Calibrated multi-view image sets
___

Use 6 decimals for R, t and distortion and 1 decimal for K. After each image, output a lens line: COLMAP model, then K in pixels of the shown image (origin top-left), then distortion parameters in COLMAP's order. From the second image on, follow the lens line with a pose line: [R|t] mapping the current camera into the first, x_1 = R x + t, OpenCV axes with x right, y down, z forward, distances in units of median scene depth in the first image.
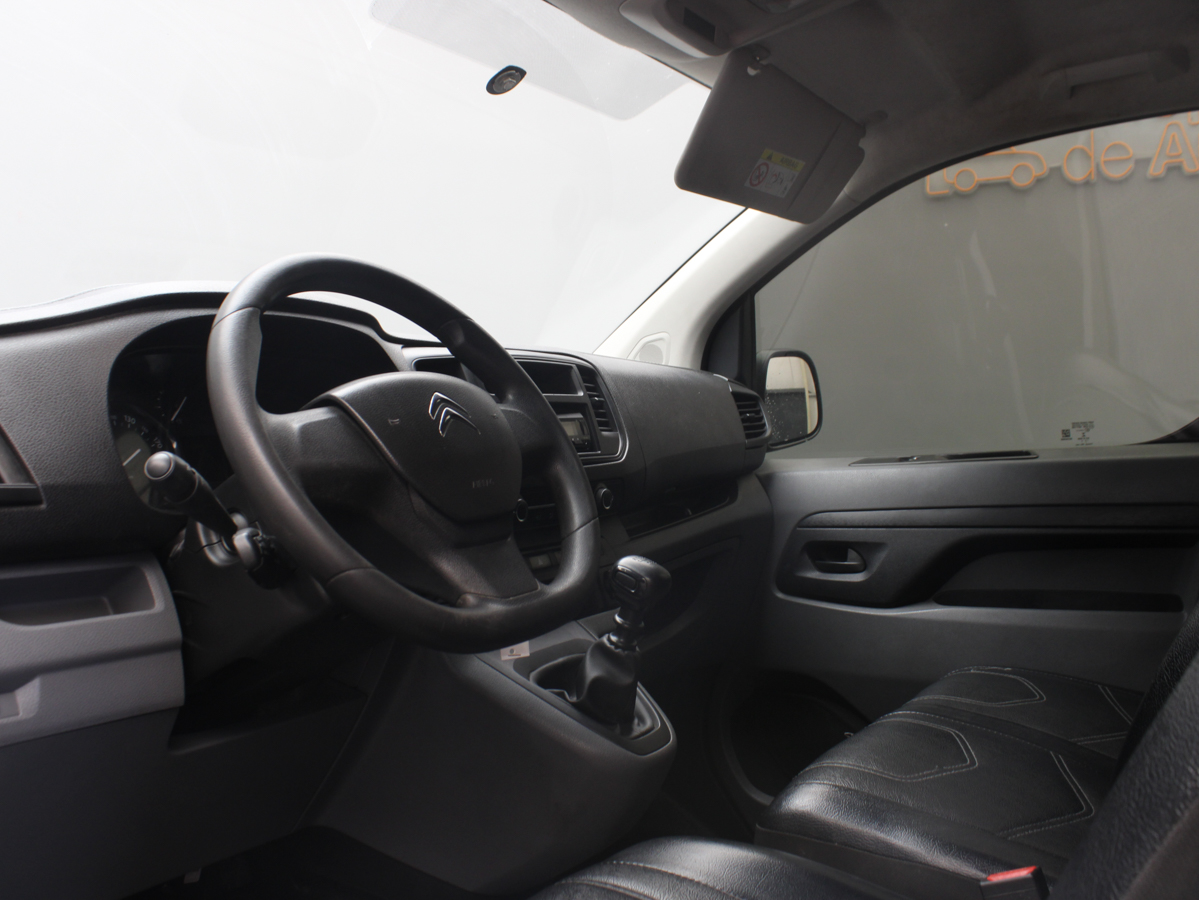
lens RADIAL K [[1119.2, 0, 599.5], [0, 1119.2, 450.0], [0, 0, 1]] dist [-0.168225, 0.114321]
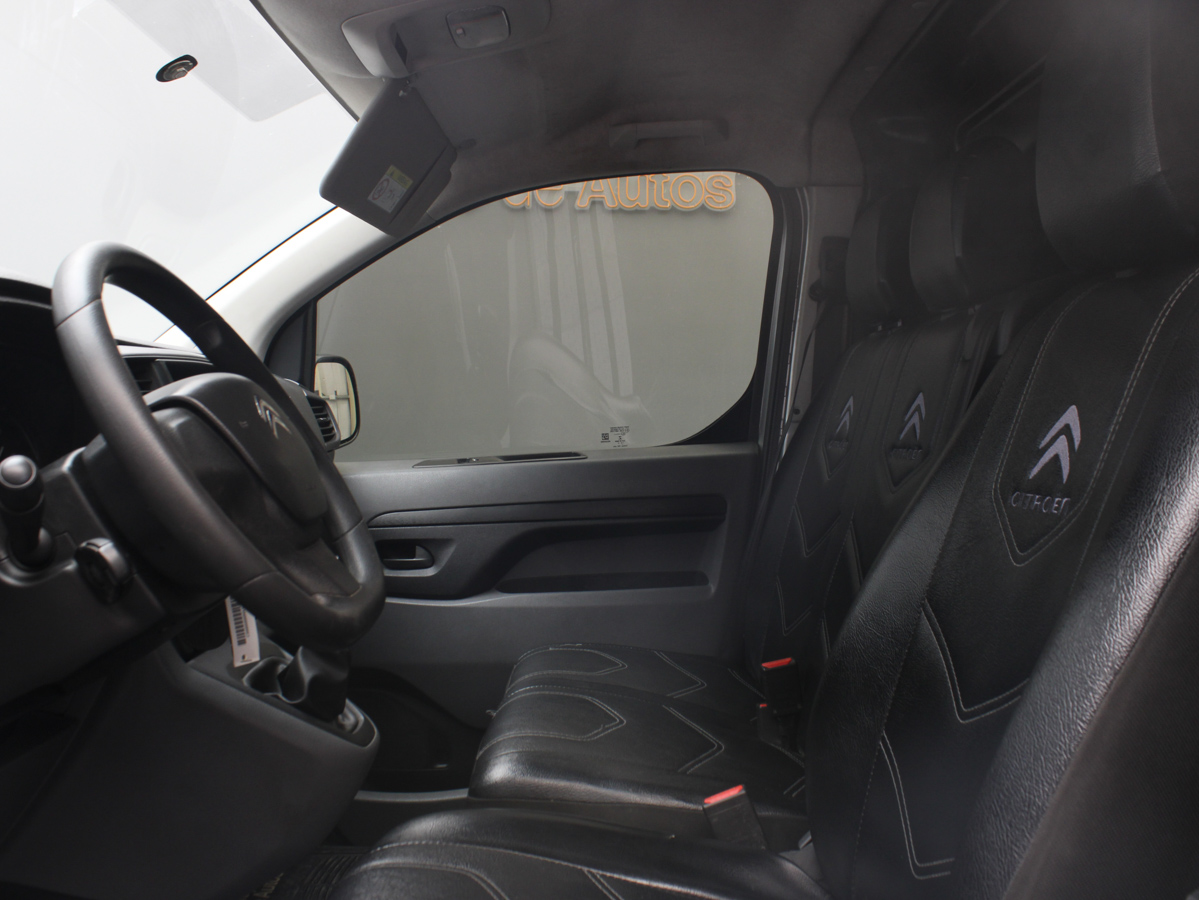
lens RADIAL K [[1119.2, 0, 599.5], [0, 1119.2, 450.0], [0, 0, 1]] dist [-0.168225, 0.114321]
pose [[0.847442, -0.005662, 0.530858, -0.202999], [0.007968, 0.999966, -0.002054, 0.001162], [-0.530828, 0.005971, 0.847458, 0.005356]]
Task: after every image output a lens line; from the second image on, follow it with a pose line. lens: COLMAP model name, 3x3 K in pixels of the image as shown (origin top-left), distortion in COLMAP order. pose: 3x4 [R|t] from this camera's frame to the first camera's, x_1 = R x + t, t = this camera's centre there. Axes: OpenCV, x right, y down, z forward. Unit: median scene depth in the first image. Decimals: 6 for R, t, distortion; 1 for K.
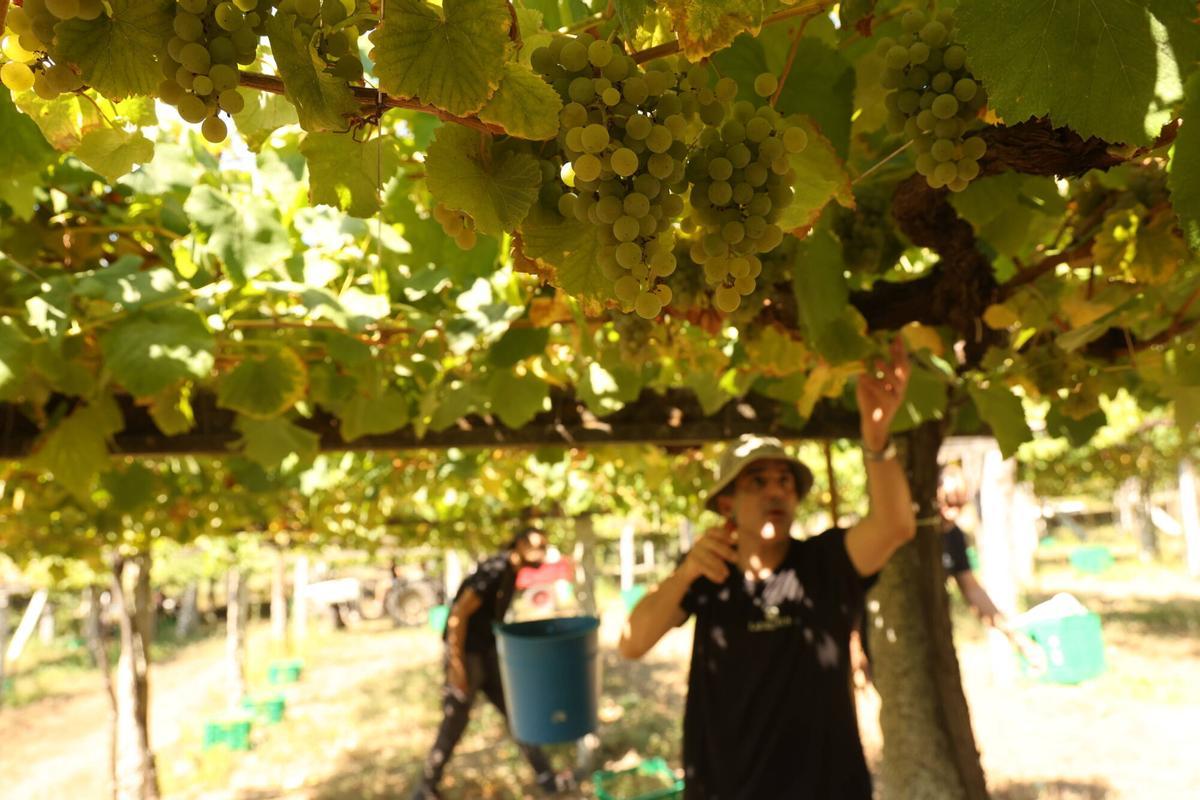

___

Write out the data from its start up to and including the line that contains "0.005971, 0.847458, 0.005356]]", reproducing every line verbatim. Omit the pictures from your answer.

Task response.
Use 6 decimals for R, t and distortion and 1 decimal for K. After each image, output a lens line: COLMAP model, then K in pixels of the shown image (origin top-left), then distortion parameters in COLMAP's order. From the second image on, follow the lens line with a pose line: [R|t] mapping the current camera into the first, x_1 = R x + t, OpenCV axes with x right, y down, z forward, distances in units of median scene depth in the first image.
lens RADIAL K [[1119.2, 0, 599.5], [0, 1119.2, 450.0], [0, 0, 1]] dist [-0.168225, 0.114321]
lens RADIAL K [[1119.2, 0, 599.5], [0, 1119.2, 450.0], [0, 0, 1]] dist [-0.168225, 0.114321]
pose [[0.847442, -0.005662, 0.530858, -0.202999], [0.007968, 0.999966, -0.002054, 0.001162], [-0.530828, 0.005971, 0.847458, 0.005356]]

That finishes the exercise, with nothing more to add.